Harapannya, implementasi visi kedaulatan pangan di bawah wewenang TNI menjadi jauh lebih terintregrasi, sehingga mudah dikelola sedari hulu sampai hilir, dari produksi, distribusi, sampai pada urusan pengelolaan stok (
reserves management
).
Di bawah koordinasi dan arahan TNI, saya yakin berbagai macam “patologi” bisnis yang terjadi selama ini di dalam Bulog bisa segera diatasi.
Setidaknya, dalam logika yang paling sederhana, jika sudah masuk ke dalam ranah pertahanan dan keamanan negara, TNI sudah sangat terbukti jauh lebih berani mengorbankan darah dan nyawanya untuk Indonesia, ketimbang institusi lain, yang berusaha berlindung di balik urusan ketahanan pangan untuk mendapatkan keuntungan pribadi dan kelompok.
Dengan kata lain, ketimbang mengarahkan wacana Bulog disubordinasi di bawah Kementerian Pertanian melalui Badan Pangan Nasional, lebih baik Bulog berada di bawah koordinasi dan arahan TNI, yang sudah terlebih dahulu diberi wewenang penuh dalam urusan kedaulatan pangan.
Saya cukup yakin, TNI tidak akan sembarang dalam menjalankannya, karena taruhannya adalah reputasi yang sudah sangat baik selama ini di mata publik.
Reputasi tersebut bisa seketika hancur hanya karena satu praktik buruk yang ditemukan publik di kemudian hari.
Simpulan yang ingin saya sampaikan di sisi adalah bahwa pertama, jika memang urusan ketahanan pangan kita adalah urusan kedaulatan pangan, maka mau tidak mau Kementerian Pertahanan harus segera menurunkannya kepada institusi TNI, sebagai penjaga gawang utama kedaulatan nasional Indonesia.

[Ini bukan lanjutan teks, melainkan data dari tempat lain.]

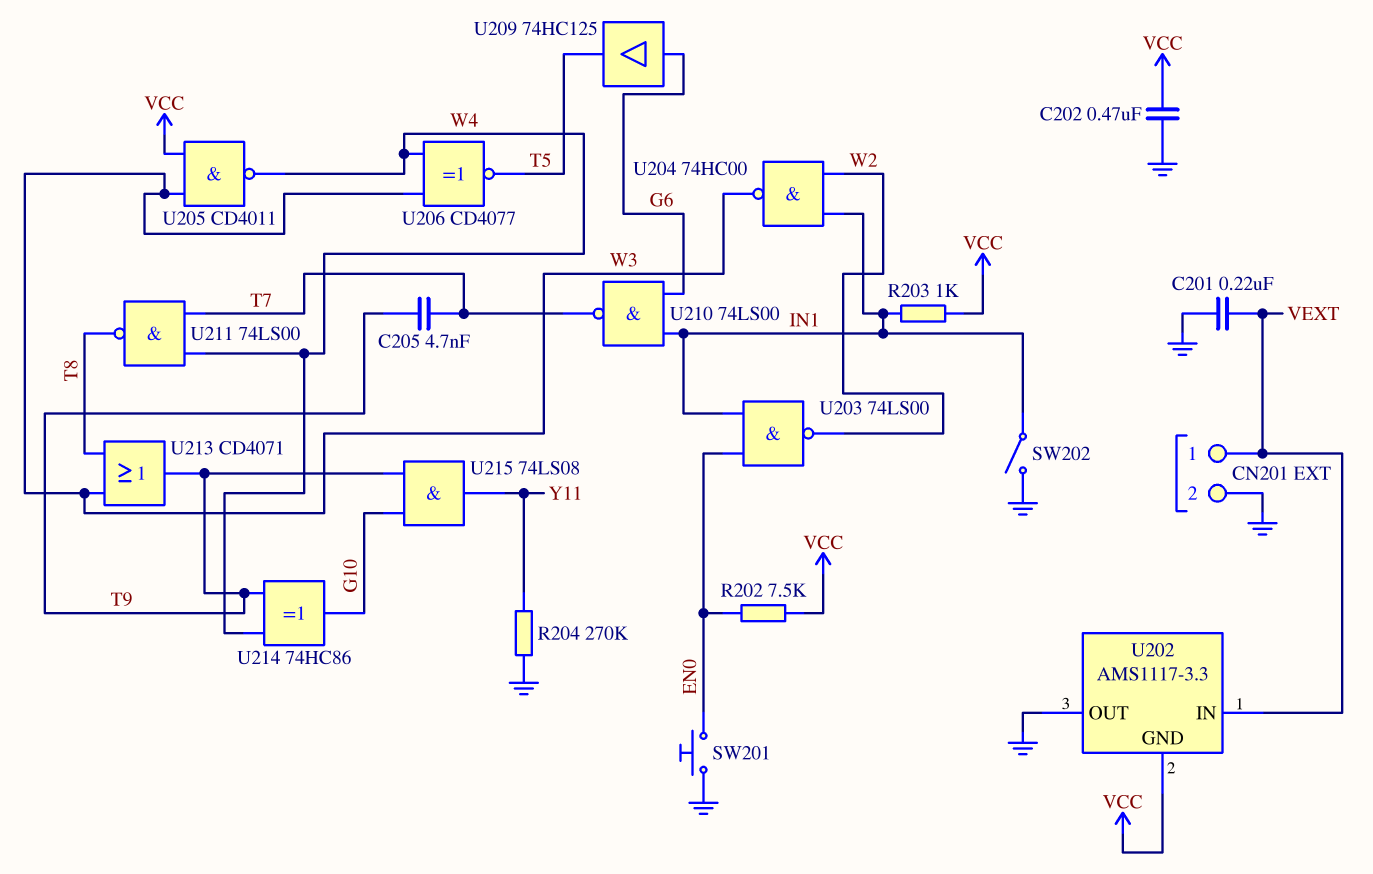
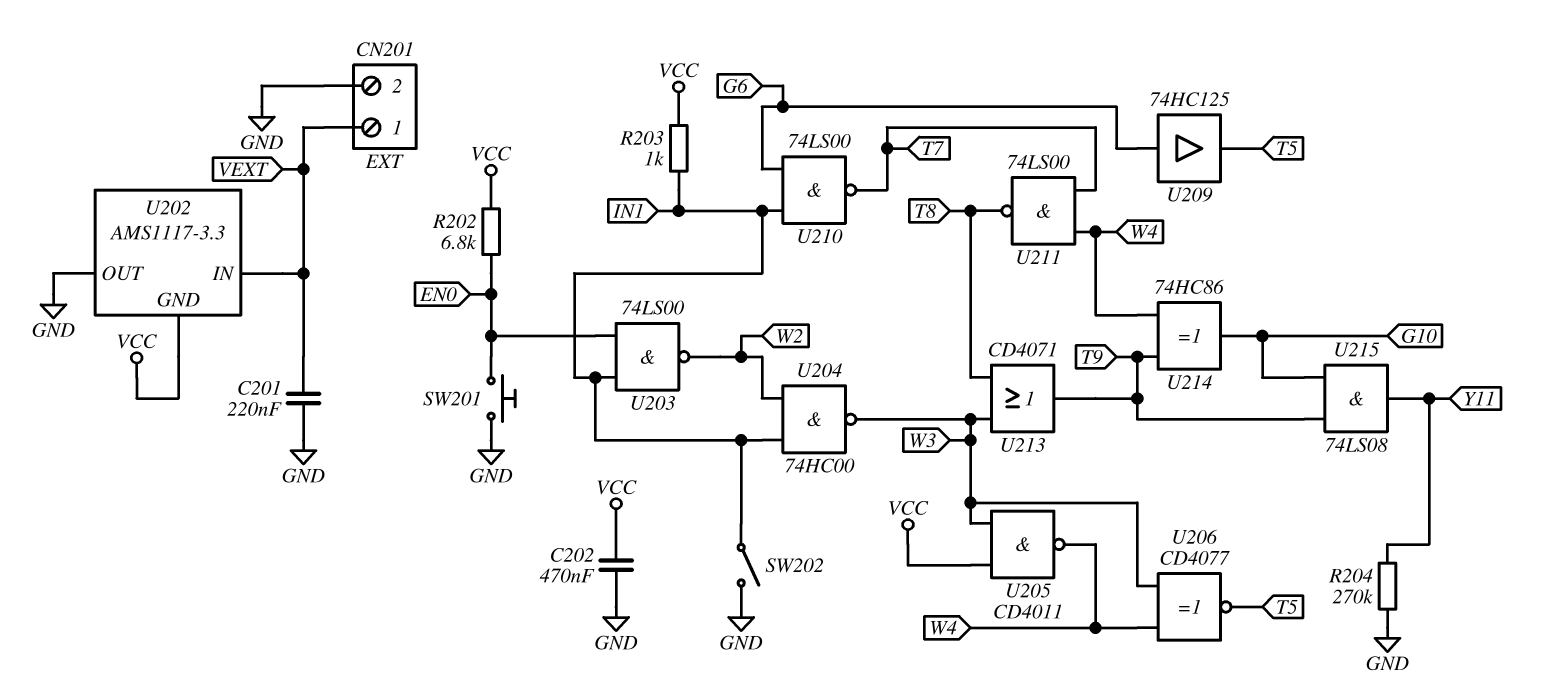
C205: 4.7nF (T7, T9) -> none
R202: 7.5k (EN0, VCC) -> 6.8k (EN0, VCC)

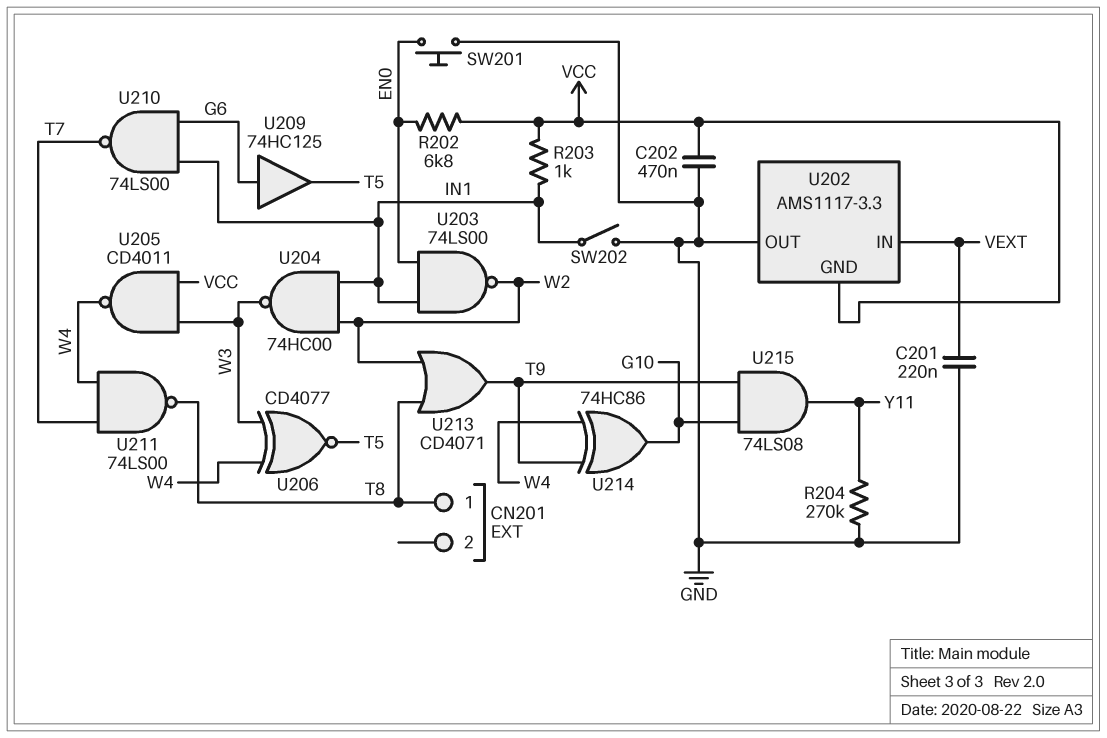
CN201 pin 1: VEXT -> T8
CN201 pin 2: GND -> none
U213: OR CD4071 (in T8, in W3, out T9) -> OR CD4071 (in T8, in W2, out T9)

Kedua, urusan peningkatan produksi pangan nasional tak melulu urusan ekstensifikasi lahan, di mana lahan yang sangat luas harus disediakan secara tersendiri untuk memproduksinya.
Model kemitraan dengan petani bisa dilakukan di satu sisi dan peningkatan produktifitas lahan dengan menggunakan teknologi di sisi lain.

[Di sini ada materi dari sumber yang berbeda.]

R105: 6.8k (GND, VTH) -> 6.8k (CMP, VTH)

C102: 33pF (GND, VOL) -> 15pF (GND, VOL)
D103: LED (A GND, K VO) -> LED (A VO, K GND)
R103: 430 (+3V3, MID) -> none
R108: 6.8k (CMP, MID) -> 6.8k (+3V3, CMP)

Ketiga, karena masalah pangan kita sangat terkait dengan urusan musim dan momen, sehingga membutuhkan pengelolaan cadangan secara baik, maka TNI juga semestinya diberikan wewenang di ranah itu.
Artinya, urusan pengelolaan cadangan pangan yang diurus oleh Bulog harus juga berada di bawah koordinasi TNI.
Bulog semestinya berada di bawah institusi TNI, dalam konteks wewenang TNI dalam mewujudkan urusan kedaulatan pangan. Sehingga urusan peningkatan produksi, distribusi, dan pengelolaan cadangan berada di bawah satu atap yang terintegrasi.
Keempat, sebagaimana cerita saya di atas tentang sepak terjang Korem 162 Wira Bhakti NTB, proyek percontohan diperlukan untuk membuktikan konsep kedaulatan pangan berbasiskan kemitraan dan teknologi baru ini.
Untuk itu, NTB dan Korem 162 Wira Bhakti, dalam hemat saya, layak dijadikan
pilot project
untuk wilayah Indonesia Timur.
Saya meyakini, waktu setahun cukup untuk Korem 162 Wira Bhakti untuk membuktikan model yang telah mereka rumuskan tersebut.